[DESCRIPTION OF THE TASK] Repeat, word for word, each of the records shown below, without their pictures.

[RECORDS FOR THIS EXERCISE]
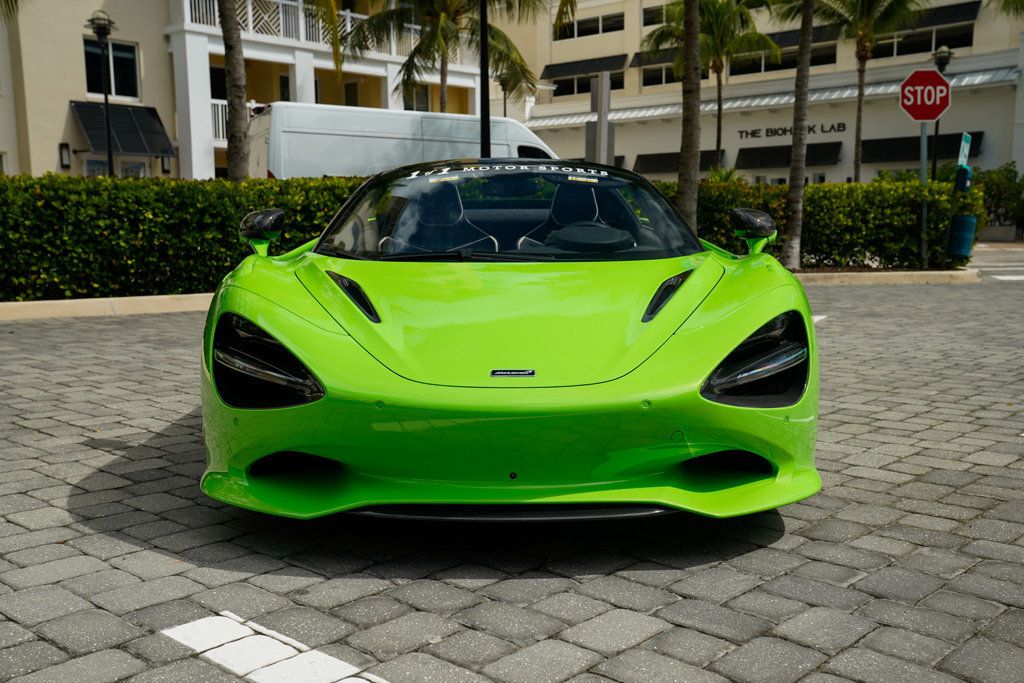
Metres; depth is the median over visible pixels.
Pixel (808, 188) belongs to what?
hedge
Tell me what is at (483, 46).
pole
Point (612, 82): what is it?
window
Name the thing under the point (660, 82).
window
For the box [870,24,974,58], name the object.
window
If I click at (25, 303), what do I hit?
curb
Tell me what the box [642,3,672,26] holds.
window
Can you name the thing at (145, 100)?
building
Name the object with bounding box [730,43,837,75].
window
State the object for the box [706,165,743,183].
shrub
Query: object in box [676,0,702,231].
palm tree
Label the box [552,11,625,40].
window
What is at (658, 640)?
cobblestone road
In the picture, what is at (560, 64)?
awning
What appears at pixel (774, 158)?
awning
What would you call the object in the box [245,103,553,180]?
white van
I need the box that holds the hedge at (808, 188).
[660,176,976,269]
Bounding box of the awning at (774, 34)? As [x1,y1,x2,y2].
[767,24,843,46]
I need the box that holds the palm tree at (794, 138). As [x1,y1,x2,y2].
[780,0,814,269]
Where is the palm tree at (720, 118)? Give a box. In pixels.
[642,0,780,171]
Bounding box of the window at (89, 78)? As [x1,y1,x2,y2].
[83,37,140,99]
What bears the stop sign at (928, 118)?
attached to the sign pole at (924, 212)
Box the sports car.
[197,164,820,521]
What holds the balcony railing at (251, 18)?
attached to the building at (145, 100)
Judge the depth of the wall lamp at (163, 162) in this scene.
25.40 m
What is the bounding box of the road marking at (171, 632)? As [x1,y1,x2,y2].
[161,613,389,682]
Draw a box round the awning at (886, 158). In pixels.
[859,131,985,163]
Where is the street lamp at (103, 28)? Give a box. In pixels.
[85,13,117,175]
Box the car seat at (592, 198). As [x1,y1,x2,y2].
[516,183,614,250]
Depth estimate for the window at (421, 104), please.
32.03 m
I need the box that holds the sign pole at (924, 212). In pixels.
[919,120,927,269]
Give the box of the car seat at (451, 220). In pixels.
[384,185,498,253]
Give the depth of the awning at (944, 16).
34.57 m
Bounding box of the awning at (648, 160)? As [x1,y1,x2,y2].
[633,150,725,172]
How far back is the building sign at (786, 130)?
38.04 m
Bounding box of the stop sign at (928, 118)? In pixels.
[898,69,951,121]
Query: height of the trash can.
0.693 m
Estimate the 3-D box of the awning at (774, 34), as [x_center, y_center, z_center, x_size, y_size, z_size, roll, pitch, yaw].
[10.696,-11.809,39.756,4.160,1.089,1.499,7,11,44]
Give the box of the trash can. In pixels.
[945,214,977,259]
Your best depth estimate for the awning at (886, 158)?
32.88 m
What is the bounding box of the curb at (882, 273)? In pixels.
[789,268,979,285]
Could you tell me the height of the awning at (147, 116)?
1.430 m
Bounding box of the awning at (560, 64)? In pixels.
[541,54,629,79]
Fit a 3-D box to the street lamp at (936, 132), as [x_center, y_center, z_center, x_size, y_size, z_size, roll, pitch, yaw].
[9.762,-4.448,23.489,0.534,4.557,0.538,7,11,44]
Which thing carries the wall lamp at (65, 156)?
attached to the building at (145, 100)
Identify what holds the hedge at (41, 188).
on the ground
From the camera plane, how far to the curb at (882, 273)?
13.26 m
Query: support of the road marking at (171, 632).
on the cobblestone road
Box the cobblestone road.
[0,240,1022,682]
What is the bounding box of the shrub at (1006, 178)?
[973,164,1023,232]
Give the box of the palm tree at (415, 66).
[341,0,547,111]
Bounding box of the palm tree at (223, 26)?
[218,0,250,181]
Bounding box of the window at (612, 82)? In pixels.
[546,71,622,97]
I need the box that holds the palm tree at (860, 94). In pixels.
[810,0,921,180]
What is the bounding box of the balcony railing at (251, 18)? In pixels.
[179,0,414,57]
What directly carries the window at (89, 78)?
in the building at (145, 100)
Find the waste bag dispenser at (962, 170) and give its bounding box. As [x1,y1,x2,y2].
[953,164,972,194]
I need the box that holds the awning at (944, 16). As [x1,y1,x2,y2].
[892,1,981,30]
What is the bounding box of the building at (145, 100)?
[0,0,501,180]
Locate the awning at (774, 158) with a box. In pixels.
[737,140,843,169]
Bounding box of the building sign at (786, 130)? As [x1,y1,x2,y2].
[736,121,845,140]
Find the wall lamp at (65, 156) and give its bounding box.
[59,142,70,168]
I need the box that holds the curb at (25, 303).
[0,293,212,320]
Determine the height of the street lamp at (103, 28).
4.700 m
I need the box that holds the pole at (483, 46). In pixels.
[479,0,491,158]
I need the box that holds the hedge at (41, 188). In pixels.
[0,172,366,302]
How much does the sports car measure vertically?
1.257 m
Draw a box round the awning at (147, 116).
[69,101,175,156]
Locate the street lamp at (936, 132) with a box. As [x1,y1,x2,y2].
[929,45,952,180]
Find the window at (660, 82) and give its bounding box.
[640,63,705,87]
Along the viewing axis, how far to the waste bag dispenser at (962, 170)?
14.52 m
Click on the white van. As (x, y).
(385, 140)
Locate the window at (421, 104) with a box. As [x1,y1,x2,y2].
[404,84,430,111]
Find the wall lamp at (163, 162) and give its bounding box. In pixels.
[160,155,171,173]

[EXERCISE RESPONSE]
Metres; depth is the median over visible pixels.
Pixel (808, 188) belongs to what?
hedge
Tell me what is at (483, 46).
pole
Point (612, 82): what is it?
window
Name the thing under the point (660, 82).
window
For the box [870,24,974,58], name the object.
window
If I click at (25, 303), what do I hit?
curb
Tell me what the box [642,3,672,26] holds.
window
Can you name the thing at (145, 100)?
building
Name the object with bounding box [730,43,837,75].
window
State the object for the box [706,165,743,183].
shrub
Query: object in box [676,0,702,231].
palm tree
Label the box [552,11,625,40].
window
What is at (658, 640)?
cobblestone road
In the picture, what is at (560, 64)?
awning
What appears at pixel (774, 158)?
awning
What would you call the object in the box [245,103,553,180]?
white van
I need the box that holds the hedge at (808, 188).
[660,176,976,269]
Bounding box of the awning at (774, 34)? As [x1,y1,x2,y2].
[767,24,843,46]
I need the box that holds the palm tree at (794, 138). As [x1,y1,x2,y2].
[780,0,814,269]
Where is the palm tree at (720, 118)? Give a box. In pixels.
[642,0,780,171]
Bounding box of the window at (89, 78)? As [x1,y1,x2,y2].
[83,37,140,99]
What bears the stop sign at (928, 118)?
attached to the sign pole at (924, 212)
Box the sports car.
[197,164,820,521]
What holds the balcony railing at (251, 18)?
attached to the building at (145, 100)
Judge the depth of the wall lamp at (163, 162) in this scene.
25.40 m
What is the bounding box of the road marking at (171, 632)? As [x1,y1,x2,y2].
[161,613,389,682]
Draw a box round the awning at (886, 158). In pixels.
[859,131,985,163]
Where is the street lamp at (103, 28)? Give a box. In pixels.
[85,13,117,175]
Box the car seat at (592, 198). As [x1,y1,x2,y2].
[516,183,614,250]
Depth estimate for the window at (421, 104), please.
32.03 m
I need the box that holds the sign pole at (924, 212). In pixels.
[919,120,927,269]
Give the box of the car seat at (451, 220). In pixels.
[384,185,498,253]
Give the depth of the awning at (944, 16).
34.57 m
Bounding box of the awning at (648, 160)? As [x1,y1,x2,y2].
[633,150,725,172]
How far back is the building sign at (786, 130)?
38.04 m
Bounding box of the stop sign at (928, 118)? In pixels.
[898,69,951,121]
Query: height of the trash can.
0.693 m
Estimate the 3-D box of the awning at (774, 34), as [x_center, y_center, z_center, x_size, y_size, z_size, roll, pitch, yaw].
[10.696,-11.809,39.756,4.160,1.089,1.499,7,11,44]
Give the box of the trash can. In pixels.
[945,214,977,259]
Your best depth estimate for the awning at (886, 158)?
32.88 m
What is the bounding box of the curb at (882, 273)? In pixels.
[789,268,979,285]
Could you tell me the height of the awning at (147, 116)?
1.430 m
Bounding box of the awning at (560, 64)? In pixels.
[541,54,629,79]
Fit a 3-D box to the street lamp at (936, 132), as [x_center, y_center, z_center, x_size, y_size, z_size, roll, pitch, yaw].
[9.762,-4.448,23.489,0.534,4.557,0.538,7,11,44]
Which thing carries the wall lamp at (65, 156)?
attached to the building at (145, 100)
Identify what holds the hedge at (41, 188).
on the ground
From the camera plane, how far to the curb at (882, 273)?
13.26 m
Query: support of the road marking at (171, 632).
on the cobblestone road
Box the cobblestone road.
[0,240,1022,682]
What is the bounding box of the shrub at (1006, 178)?
[973,164,1023,232]
Give the box of the palm tree at (415, 66).
[341,0,547,111]
Bounding box of the palm tree at (223, 26)?
[218,0,250,181]
Bounding box of the window at (612, 82)? In pixels.
[546,71,622,97]
I need the box that holds the palm tree at (860, 94). In pixels.
[810,0,921,180]
What is the bounding box of the balcony railing at (251, 18)? In pixels.
[179,0,414,57]
What directly carries the window at (89, 78)?
in the building at (145, 100)
Find the waste bag dispenser at (962, 170) and give its bounding box. As [x1,y1,x2,y2].
[953,164,972,194]
I need the box that holds the awning at (944, 16). As [x1,y1,x2,y2].
[892,1,981,30]
What is the bounding box of the building at (145, 100)?
[0,0,501,180]
Locate the awning at (774, 158) with a box. In pixels.
[737,140,843,169]
Bounding box of the building sign at (786, 130)? As [x1,y1,x2,y2].
[736,121,845,140]
Find the wall lamp at (65, 156) and give its bounding box.
[59,142,70,168]
I need the box that holds the curb at (25, 303).
[0,293,212,320]
Determine the height of the street lamp at (103, 28).
4.700 m
I need the box that holds the pole at (483, 46). In pixels.
[479,0,491,158]
I need the box that holds the hedge at (41, 188). In pixels.
[0,172,366,302]
How much does the sports car measure vertically?
1.257 m
Draw a box round the awning at (147, 116).
[69,101,175,156]
Locate the street lamp at (936, 132) with a box. As [x1,y1,x2,y2].
[929,45,952,180]
Find the window at (660, 82) and give its bounding box.
[640,63,705,87]
Along the viewing axis, how far to the waste bag dispenser at (962, 170)?
14.52 m
Click on the white van. As (x, y).
(385, 140)
Locate the window at (421, 104) with a box. As [x1,y1,x2,y2].
[404,84,430,111]
Find the wall lamp at (163, 162) and give its bounding box. In pixels.
[160,155,171,173]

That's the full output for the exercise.